Abigail’s mouth was tucked in disapprovingly, but she had no opportunity to vent her feelings about her grand-daughter’s appearance. She noticed the appreciative grins of the men in the hall, and raised her chin higher. She would not tolerate being made a laughing-stock, and if Harriet did not put a stop to this flaunting behaviour, she would.
‘Good evening, gentlemen.’ Nathan greeted the two army officers, who were standing speaking to Ben Flett. ‘Nathan Libby.’ He held out his hand.
‘Captain Brian Tucker,’ said the older man, shaking it. ‘This is Lieutenant Clive Benson.’
‘How d’you do,’ said the lieutenant. ‘I believe I met your brother the other day – Mr Tobias Libby of Libby’s Farm?’
‘That right,’ said Nathan. ‘Now, if you would just like to take these two seats at the side here, while we conduct the election? Two of our selectmen have finished their term of office and we have to elect their replacements. We’ll let you have your say before we deal with some minor items of business. Afterwards we have to report on a number of financial matters, and I believe it wouldn’t be right for you to sit in on those discussions, but you’d be very welcome to join our dollar supper afterwards.’
Charlie Flett, one of the retiring selectmen, called the meeting to order, and as late arrivals found seats, Christina O’Neill made her way to the front of the hall, where a few solitary chairs were still unoccupied. Despite a warning glance from Abigail, Harriet motioned Christina towards the seat beside her.

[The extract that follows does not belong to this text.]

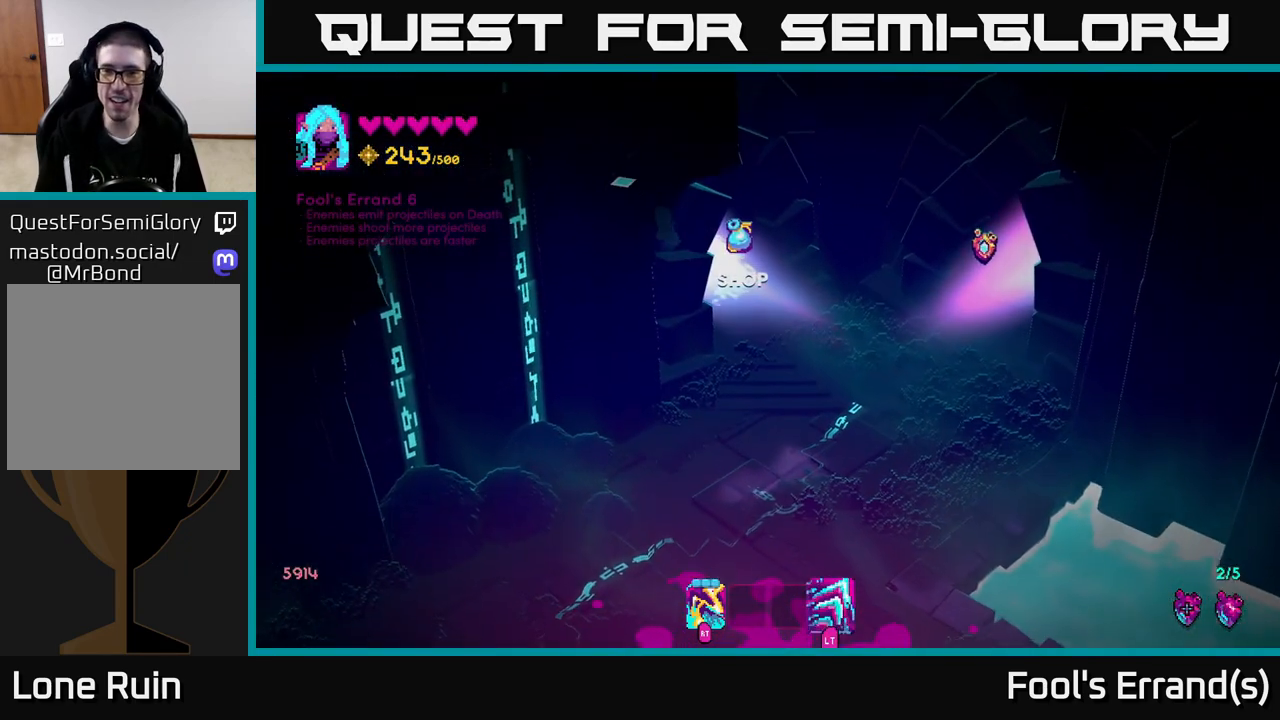
{"buttons": [], "left_stick": "up-left", "right_stick": "center", "events": [[300, "right_stick", "center"]]}
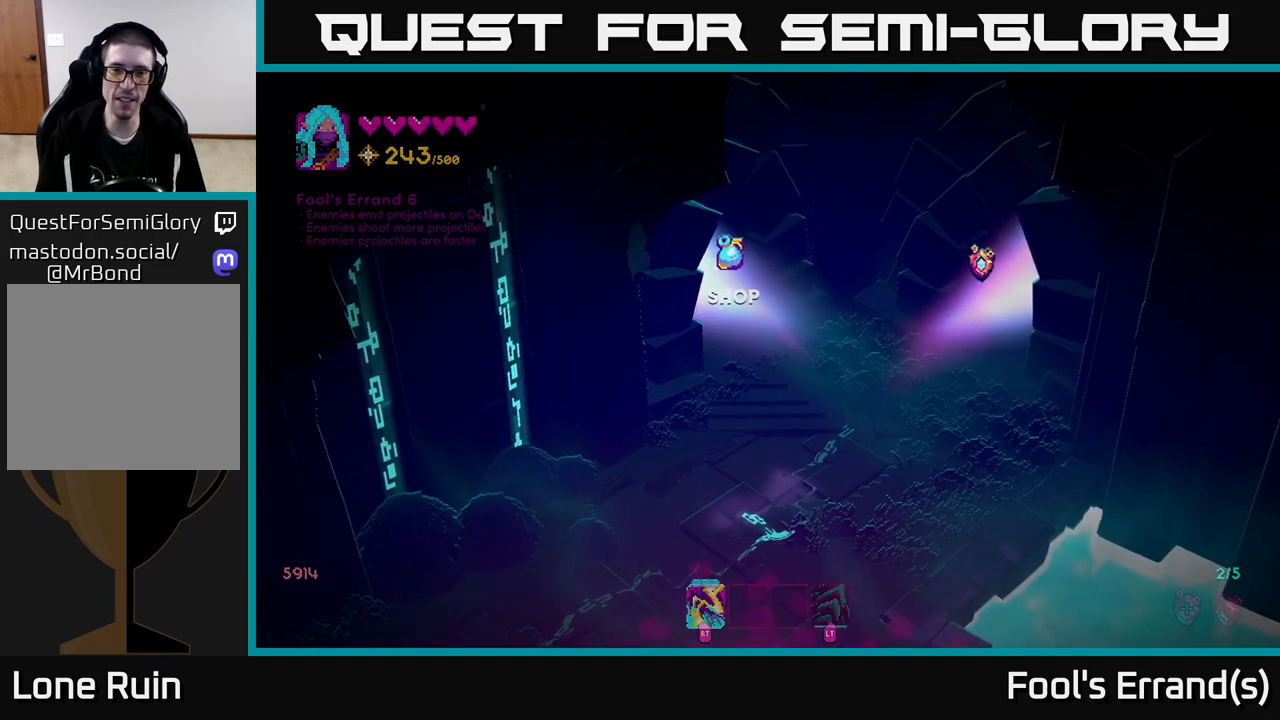
{"buttons": [], "left_stick": "center", "right_stick": "center", "events": [[267, "left_stick", "center"]]}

Harriet always felt obscurely guilty about Christina, as well as embarrassed by her. It was true that she was generally so busy about the farm that she had little opportunity for visiting, but that didn’t stop her lingering for a chat with Mary at the store or calling upon the Penhaligon sisters. Yet she had not visited the cabin in the woods once in the last twelve months. Christina looked perfectly respectable today. She had plaited her greying black hair and wound it round her head, and she was wearing shoes, though no stockings. Her skirt had been torn at the hem, but was mended – somewhat clumsily and with a thread which did not altogether match the fabric. Harriet smiled at her hesitantly as she sat down.